* Exercise requirements
Please copy the records, starting at the line containing "### Authentication" and ending at the line containing "layout: PM AA BB CC DD EE", and swap "register file" for "register bank" while keeping everything else the same. Return only those lines.

:: Task data

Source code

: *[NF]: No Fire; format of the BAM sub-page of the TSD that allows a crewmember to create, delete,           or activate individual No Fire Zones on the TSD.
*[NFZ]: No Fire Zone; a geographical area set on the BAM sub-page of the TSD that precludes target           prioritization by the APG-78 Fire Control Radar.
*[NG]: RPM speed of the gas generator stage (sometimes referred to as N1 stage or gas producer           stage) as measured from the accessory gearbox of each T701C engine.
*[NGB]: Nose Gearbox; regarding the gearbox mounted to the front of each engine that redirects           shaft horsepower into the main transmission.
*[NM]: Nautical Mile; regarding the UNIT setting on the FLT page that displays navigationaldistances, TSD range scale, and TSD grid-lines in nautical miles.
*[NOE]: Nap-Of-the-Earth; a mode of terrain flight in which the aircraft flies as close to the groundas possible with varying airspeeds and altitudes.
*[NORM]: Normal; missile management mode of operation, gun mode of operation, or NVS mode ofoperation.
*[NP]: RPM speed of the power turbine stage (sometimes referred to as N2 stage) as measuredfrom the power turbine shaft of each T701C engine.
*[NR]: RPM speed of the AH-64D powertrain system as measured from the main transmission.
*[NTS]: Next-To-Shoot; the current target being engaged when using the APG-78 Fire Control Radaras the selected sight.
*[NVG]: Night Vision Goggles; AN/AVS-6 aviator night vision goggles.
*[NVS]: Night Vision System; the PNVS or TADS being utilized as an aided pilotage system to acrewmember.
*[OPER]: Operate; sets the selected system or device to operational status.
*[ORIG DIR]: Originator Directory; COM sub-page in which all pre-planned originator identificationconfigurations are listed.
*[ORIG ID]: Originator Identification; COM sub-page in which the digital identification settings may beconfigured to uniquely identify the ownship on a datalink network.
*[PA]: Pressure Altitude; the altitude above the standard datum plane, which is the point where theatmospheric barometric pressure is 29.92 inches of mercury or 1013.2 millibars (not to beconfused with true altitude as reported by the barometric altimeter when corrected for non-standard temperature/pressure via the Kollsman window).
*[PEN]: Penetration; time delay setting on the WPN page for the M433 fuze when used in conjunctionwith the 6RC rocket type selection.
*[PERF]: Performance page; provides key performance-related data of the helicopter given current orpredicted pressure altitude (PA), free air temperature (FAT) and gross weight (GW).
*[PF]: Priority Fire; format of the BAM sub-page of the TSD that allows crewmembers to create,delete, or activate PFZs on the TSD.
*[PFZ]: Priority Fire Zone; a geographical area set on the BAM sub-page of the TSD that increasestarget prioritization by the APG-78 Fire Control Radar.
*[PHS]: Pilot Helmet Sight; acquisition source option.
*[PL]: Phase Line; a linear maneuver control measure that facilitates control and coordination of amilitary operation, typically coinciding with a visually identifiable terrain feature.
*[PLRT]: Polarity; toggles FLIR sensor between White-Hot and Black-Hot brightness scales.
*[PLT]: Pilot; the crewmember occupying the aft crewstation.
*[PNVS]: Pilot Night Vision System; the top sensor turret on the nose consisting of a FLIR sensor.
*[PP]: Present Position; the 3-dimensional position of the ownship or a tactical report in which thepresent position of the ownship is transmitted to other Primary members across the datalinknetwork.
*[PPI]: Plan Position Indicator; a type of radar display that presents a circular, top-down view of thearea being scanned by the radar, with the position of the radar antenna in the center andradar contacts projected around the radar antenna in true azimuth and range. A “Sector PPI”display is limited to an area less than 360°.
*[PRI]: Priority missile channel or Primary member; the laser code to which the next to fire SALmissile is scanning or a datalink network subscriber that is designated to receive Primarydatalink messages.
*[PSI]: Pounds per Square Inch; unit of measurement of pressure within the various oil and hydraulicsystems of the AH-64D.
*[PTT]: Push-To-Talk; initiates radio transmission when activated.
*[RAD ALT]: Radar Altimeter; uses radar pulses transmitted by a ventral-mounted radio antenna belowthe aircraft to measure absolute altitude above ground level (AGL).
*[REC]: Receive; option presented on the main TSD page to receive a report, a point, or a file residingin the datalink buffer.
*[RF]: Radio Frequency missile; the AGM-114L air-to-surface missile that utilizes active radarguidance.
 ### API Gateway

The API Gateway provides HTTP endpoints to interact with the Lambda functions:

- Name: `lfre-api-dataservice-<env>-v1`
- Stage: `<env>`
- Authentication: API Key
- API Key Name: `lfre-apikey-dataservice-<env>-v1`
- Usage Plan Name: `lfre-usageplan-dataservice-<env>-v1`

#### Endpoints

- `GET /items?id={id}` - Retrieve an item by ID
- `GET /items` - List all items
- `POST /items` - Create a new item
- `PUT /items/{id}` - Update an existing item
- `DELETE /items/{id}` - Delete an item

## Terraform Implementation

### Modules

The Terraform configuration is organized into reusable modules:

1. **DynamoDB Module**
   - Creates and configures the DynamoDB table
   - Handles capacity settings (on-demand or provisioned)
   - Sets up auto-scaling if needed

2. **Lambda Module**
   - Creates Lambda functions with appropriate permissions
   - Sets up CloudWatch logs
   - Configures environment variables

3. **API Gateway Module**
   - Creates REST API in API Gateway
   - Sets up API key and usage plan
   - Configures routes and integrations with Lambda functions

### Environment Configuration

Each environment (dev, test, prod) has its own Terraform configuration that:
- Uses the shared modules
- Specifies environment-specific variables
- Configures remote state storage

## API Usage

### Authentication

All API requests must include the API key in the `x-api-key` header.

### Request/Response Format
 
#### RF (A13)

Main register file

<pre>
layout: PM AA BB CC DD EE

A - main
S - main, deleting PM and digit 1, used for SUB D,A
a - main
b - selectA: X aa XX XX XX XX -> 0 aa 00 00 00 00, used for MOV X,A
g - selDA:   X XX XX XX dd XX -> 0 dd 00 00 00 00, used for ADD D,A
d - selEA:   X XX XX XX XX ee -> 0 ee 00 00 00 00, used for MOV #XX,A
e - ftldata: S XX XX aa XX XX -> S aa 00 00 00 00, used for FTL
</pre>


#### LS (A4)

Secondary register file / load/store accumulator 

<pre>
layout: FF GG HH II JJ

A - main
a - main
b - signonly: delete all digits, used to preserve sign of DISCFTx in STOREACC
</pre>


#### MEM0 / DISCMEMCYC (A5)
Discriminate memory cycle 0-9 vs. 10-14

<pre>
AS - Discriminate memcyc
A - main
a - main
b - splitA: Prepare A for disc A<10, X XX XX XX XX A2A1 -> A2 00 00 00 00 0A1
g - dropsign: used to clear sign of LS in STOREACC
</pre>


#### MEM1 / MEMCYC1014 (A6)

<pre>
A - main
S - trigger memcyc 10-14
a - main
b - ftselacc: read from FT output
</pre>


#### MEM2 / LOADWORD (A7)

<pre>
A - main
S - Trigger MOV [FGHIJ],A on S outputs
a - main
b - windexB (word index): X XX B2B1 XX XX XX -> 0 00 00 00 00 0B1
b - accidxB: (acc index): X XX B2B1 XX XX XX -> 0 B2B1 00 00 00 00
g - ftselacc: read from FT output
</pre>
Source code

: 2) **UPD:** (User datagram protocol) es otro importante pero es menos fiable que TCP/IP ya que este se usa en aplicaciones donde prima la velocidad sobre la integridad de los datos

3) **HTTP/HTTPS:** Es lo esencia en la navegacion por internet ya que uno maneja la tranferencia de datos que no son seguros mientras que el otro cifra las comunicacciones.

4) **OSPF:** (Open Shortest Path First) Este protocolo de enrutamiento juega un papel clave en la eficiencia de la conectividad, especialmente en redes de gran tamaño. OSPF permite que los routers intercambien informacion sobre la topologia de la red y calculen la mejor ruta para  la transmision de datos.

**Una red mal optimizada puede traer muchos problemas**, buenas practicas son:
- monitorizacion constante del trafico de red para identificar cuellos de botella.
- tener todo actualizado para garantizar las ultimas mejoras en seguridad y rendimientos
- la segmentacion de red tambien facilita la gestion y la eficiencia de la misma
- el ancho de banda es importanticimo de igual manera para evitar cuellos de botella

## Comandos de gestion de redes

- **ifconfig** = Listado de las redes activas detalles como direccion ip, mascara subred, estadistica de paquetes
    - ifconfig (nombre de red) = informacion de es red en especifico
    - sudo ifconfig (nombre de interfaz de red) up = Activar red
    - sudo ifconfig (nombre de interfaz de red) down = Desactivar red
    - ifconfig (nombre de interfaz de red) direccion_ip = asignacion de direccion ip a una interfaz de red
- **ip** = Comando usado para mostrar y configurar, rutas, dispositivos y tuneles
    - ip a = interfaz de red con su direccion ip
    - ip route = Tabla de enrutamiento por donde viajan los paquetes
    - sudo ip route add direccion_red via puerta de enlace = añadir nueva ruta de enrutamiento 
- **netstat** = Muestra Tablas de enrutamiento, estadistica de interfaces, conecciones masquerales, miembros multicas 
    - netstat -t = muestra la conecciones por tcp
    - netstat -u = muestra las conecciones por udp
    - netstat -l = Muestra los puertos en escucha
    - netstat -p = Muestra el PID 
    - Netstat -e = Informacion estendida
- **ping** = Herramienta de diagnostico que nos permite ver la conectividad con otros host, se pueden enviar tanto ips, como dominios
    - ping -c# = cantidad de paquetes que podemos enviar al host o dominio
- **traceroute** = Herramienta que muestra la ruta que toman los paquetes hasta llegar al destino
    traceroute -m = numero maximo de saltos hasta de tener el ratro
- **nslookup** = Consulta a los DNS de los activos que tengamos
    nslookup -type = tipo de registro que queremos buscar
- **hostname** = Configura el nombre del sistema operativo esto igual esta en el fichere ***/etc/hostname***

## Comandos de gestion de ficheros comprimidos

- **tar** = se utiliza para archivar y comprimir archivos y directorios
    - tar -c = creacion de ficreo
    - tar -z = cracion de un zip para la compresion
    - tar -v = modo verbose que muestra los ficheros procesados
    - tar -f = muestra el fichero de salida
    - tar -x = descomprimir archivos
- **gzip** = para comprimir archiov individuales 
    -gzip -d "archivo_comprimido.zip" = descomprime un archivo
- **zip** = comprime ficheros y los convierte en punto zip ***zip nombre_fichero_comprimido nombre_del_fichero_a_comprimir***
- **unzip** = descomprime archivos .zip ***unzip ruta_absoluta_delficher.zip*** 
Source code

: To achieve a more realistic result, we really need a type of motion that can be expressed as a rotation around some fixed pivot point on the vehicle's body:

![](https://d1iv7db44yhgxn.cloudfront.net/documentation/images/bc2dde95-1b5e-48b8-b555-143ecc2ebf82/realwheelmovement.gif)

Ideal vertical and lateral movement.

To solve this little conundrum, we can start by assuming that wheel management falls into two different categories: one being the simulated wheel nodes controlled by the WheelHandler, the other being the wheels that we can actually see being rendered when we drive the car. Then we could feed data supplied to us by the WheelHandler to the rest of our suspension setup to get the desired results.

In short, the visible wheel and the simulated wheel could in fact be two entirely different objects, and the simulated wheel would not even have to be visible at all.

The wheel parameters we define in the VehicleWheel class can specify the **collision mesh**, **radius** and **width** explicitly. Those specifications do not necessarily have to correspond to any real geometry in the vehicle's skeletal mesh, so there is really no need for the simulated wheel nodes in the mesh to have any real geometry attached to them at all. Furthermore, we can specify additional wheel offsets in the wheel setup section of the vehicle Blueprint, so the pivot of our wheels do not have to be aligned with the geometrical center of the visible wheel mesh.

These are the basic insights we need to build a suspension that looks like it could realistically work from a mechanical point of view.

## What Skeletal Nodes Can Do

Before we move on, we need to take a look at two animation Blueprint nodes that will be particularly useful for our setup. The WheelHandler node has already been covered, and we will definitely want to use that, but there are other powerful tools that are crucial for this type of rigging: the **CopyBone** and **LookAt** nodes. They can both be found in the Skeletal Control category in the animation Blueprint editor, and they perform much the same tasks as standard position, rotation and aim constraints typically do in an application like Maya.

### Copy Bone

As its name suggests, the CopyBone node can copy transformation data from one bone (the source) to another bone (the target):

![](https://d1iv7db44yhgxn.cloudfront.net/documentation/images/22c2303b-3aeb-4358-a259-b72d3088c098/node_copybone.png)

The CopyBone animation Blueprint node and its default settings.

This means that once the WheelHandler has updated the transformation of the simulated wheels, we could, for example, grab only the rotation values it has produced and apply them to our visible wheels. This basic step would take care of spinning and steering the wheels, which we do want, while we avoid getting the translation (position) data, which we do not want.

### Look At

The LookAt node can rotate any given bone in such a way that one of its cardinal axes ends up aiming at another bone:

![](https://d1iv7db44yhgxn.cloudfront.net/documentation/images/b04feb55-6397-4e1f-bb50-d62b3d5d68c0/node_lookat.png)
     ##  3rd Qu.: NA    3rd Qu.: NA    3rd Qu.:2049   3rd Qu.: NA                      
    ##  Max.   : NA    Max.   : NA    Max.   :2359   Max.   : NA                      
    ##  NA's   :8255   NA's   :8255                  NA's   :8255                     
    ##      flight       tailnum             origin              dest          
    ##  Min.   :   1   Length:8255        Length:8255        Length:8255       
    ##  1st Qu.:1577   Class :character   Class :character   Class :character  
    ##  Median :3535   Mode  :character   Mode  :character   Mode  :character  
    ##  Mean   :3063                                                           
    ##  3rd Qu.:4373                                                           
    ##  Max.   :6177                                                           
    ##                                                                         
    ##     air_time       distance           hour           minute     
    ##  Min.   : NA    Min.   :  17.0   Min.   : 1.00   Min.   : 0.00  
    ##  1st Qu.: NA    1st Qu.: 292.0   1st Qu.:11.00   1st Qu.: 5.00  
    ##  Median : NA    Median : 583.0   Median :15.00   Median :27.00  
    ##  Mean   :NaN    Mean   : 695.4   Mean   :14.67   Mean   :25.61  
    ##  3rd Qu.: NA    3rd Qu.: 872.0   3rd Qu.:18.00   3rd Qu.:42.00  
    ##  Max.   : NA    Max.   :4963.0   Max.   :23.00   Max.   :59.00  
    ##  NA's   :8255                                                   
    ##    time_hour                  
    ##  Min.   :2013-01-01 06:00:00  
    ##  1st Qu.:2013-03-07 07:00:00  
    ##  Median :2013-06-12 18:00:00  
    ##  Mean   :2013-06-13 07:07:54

::::

* Answer section
### Authentication

All API requests must include the API key in the `x-api-key` header.

### Request/Response Format
 
#### RF (A13)

Main register bank

<pre>
layout: PM AA BB CC DD EE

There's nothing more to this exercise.